The latest Consumer Price Index (CPI) data released Tuesday reveals that year-over-year inflation for the month of March hit 8.5%. This was a 1.2% increase from the previous month of February. Inflation has become a major problem for most Americans and unfortunately, it does not seem to be showing any signs of slowing down.
The CPI is a measure of the average change over time in the prices paid by urban consumers for a market basket of consumer goods and services. It has been a metric for measuring inflation for years but does not always paint a perfectly accurate picture of overall inflation. However, it does provide a closer look at how particular sectors are doing from an inflationary standpoint. It can have explanatory power for why your bills continue to go up, especially on important reoccurring items in your household budget.
Most taxpayers have probably noticed that food and grocery prices have gone up quite a bit in the last year. The CPI data reflects that growth and shows that food, in general, has gone up 8.8% in that time. Food prices are expected to continue to rise to historic levels for a number of different reasons in the near future due to things like supply chain issues, the increased price of fertilizer, and general shortages due to terrible policymaking in response to COVID-19 by various echelons of government.
Another commodity that has proven problematic to most taxpayers as of late is the price of gasoline. In the last year, gasoline has risen 48% and the price of oil has increased 70%! This, ofcourse does not come as a surprise to anyone who has filled up at the pump in the last few months. There are a number of factors that have caused this but the problem can ultimately be boiled down to bad policy in the end. The United States has halted its efforts to produce oil in mass and has shut down projects like the Keystone Pipeline under the disastrous Biden regime.
The price of used cars and trucks has gone up 38% in the last year as well, causing more problems for travelers that are already struggling with the price of gasoline. The left’s solution to this problem is not to allow the U.S. to start producing oil en masse again, ultimately ending our dependence on foreign oil, but rather has been to chastise Americans for not buying brand new $70k electric vehicles. This is one of the many reasons why Biden’s approval rating sits at an abysmal 42%.
The solution should be simple and it is the same solution that can be applied to all economic woes. The government needs to get out of the way. Regulation slows production and economic growth. Yet seemingly, the worse things get the harder the government seems to want to clamp down, focusing more on environmental and ‘woke’ extremism rather than helping everyday Americans that are barely making it day to day.
Texas, which generally does better than the rest of the nation, has its own struggles. Texas has the 6th highest property taxes in the nation, and many Texas taxpayers are in the midst of getting hit with extremely high appraisals and tax bills as this is written.

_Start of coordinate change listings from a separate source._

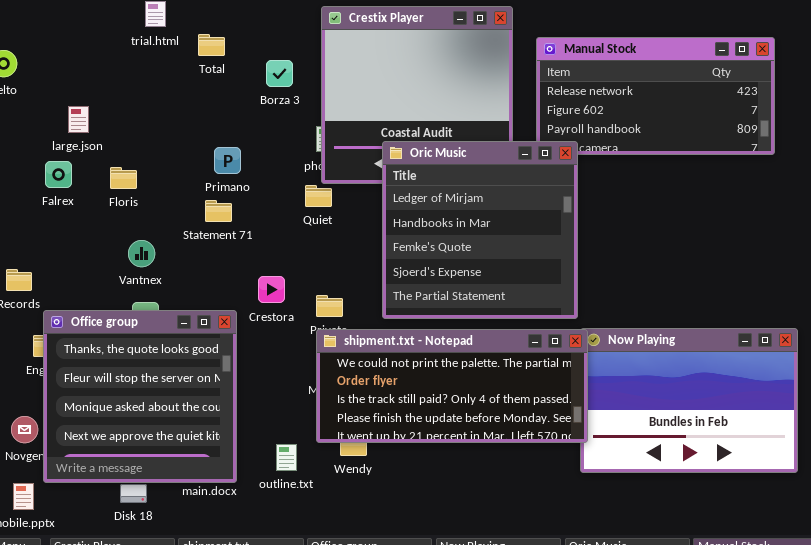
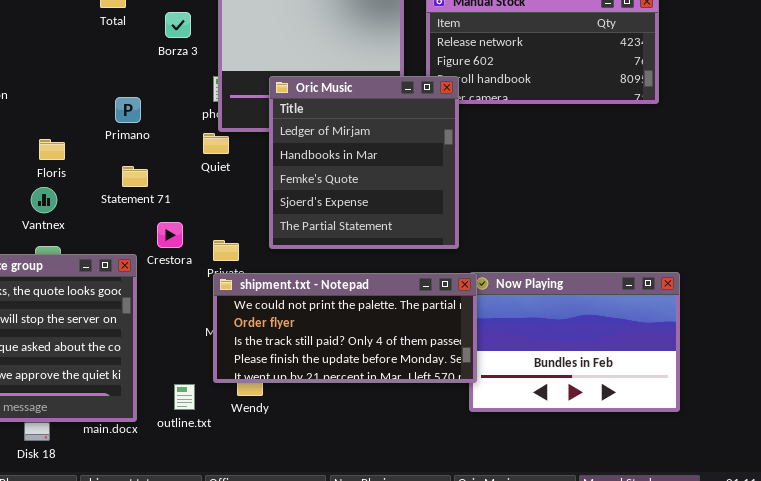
Oric Music: [382,141,578,319] -> [269,76,459,249], moved
Floris: [110,167,137,189] -> [39,139,65,160], moved
Statement 71: [205,200,232,222] -> [122,166,148,187], moved

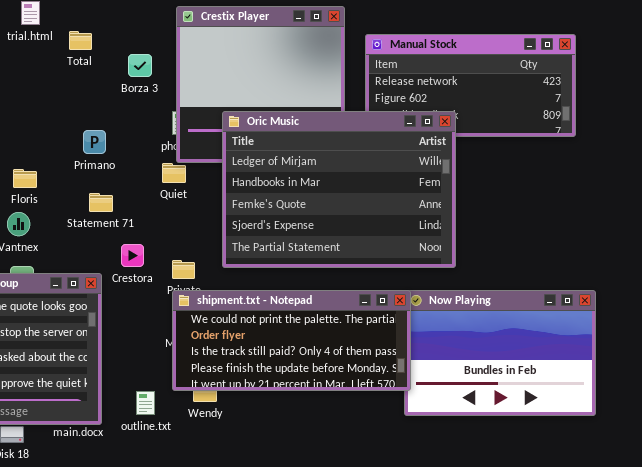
Oric Music: [269,76,459,249] -> [222,111,456,268], resized

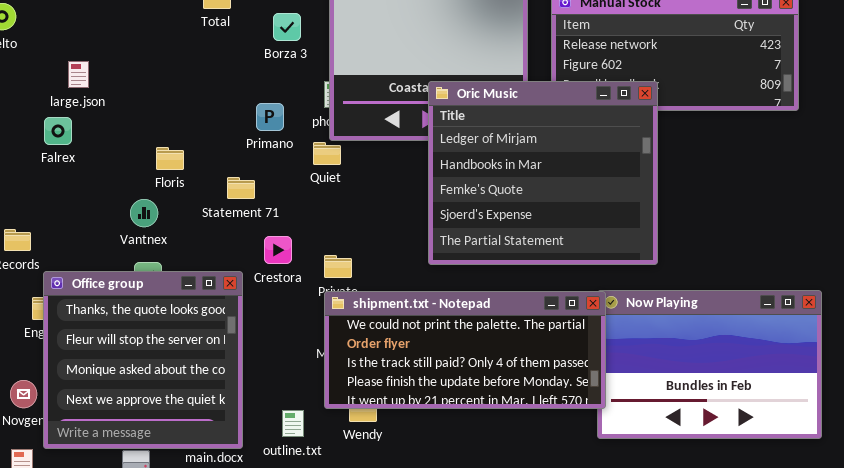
Oric Music: [222,111,456,268] -> [428,81,658,265], resized
Primano: [83,130,106,154] -> [256,103,284,131], moved
Floris: [13,169,37,188] -> [156,147,184,170], moved

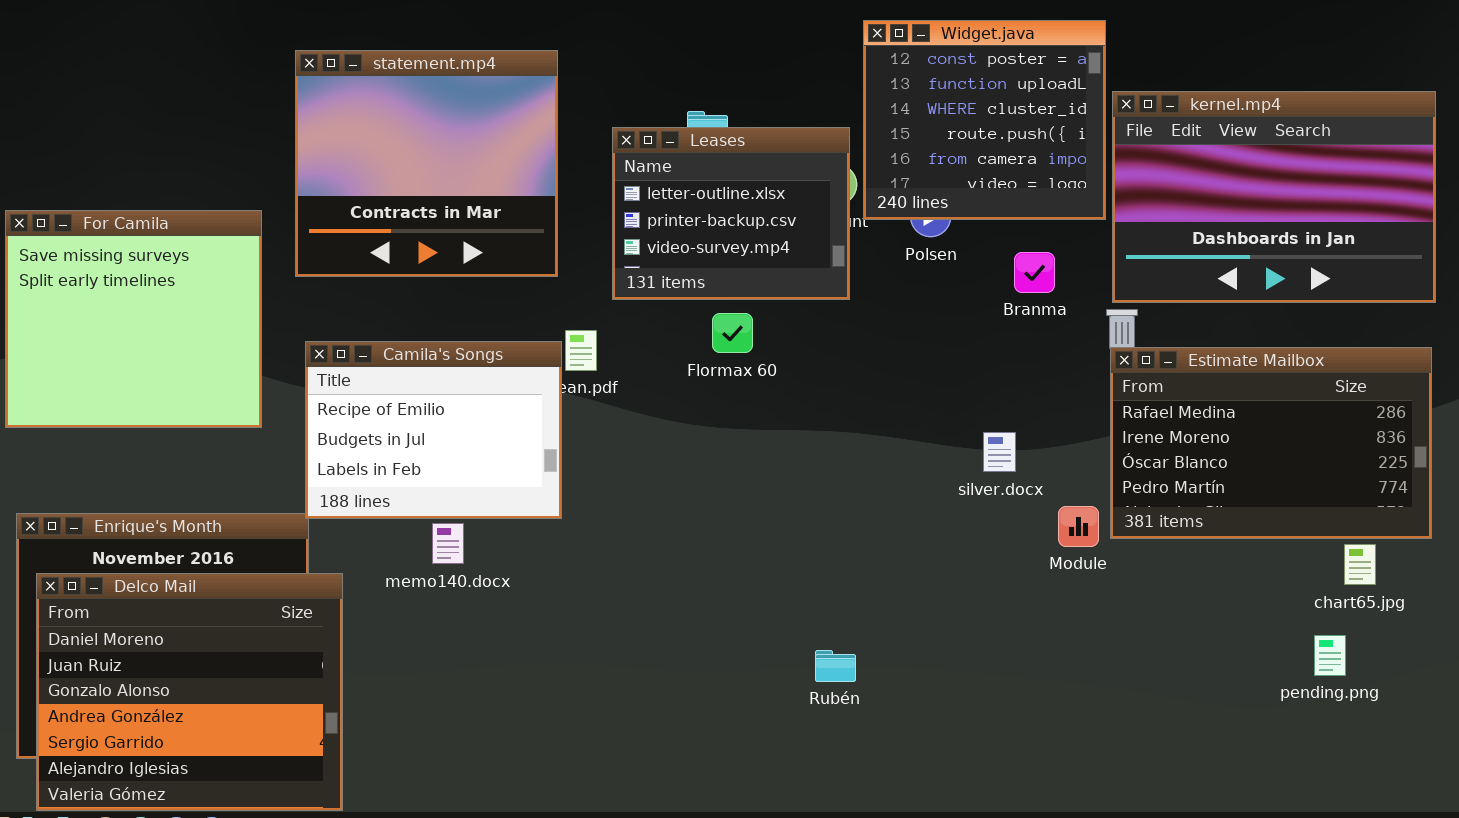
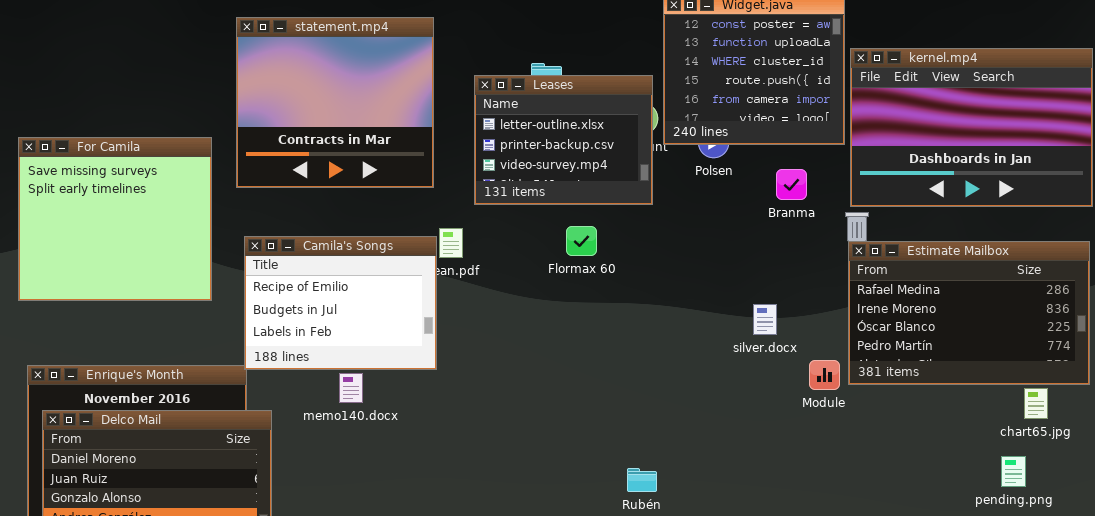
Flormax 60: [712,313,753,353] -> [566,226,597,256], moved

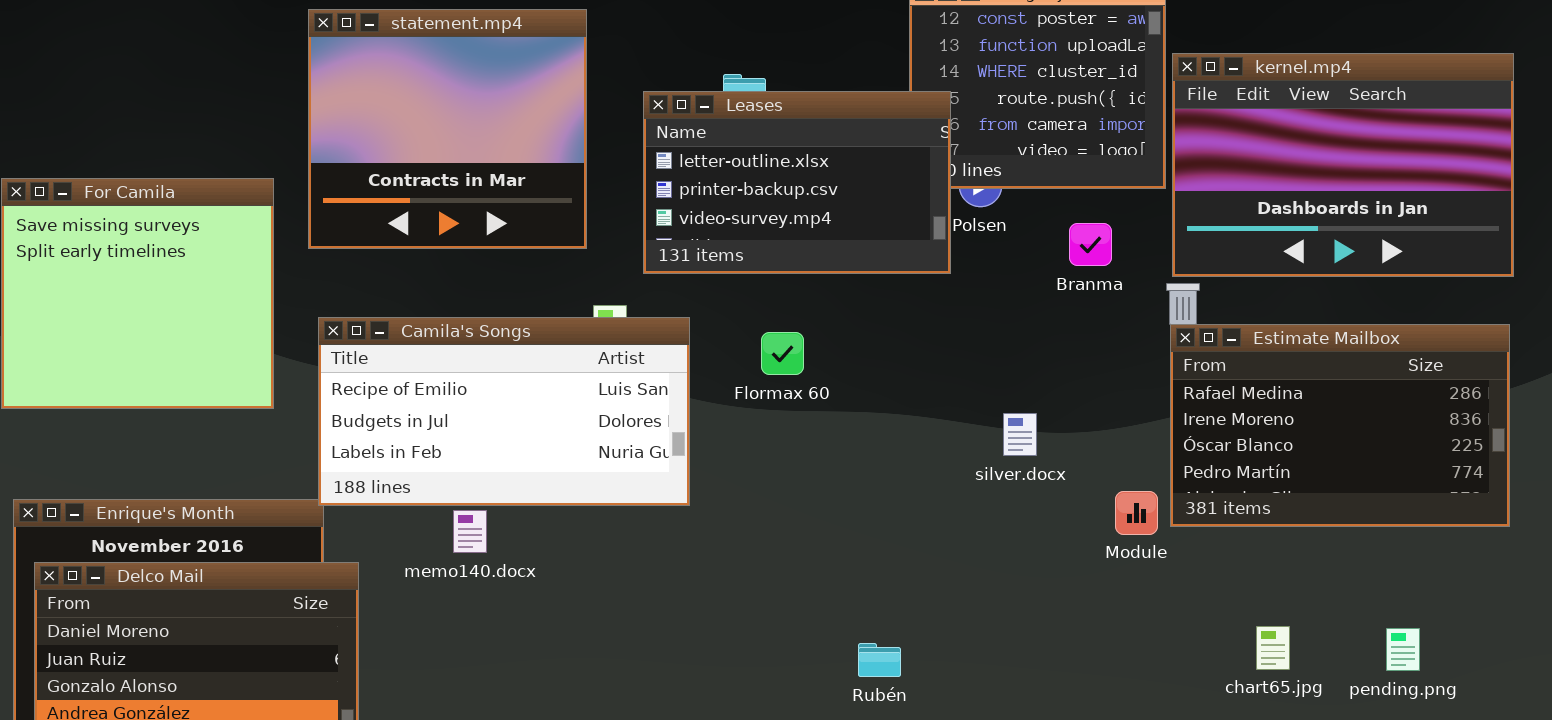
Leases: [474,75,653,205] -> [643,91,951,274], resized
Flormax 60: [566,226,597,256] -> [761,332,804,375], moved
Camila's Songs: [244,236,437,370] -> [318,317,690,506], resized
silver.docx: [753,304,777,335] -> [1003,413,1037,456], moved
chart65.jpg: [1024,388,1048,419] -> [1256,626,1290,670], moved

The bad news is that Texas taxpayers will have to wait until January of 2023 in order to have hope of any real change in policy. So far Governor Abbott has refused to call a special legislative session to deal with the litany of issues the Texas legislature failed to deal with during the last legislative session. These issues include eliminating property taxes, banning taxpayer-funded lobbying, prohibiting gender modification on children, and recent issues brought into the spotlight by the grassroots Texans relating to a demand of ‘anti-grooming’ legislation like that passed in Florida. So far it does not appear as though Abbott will be calling a special session to assist Texans, so taxpayers will simply have to wait and ride out the storm until next year.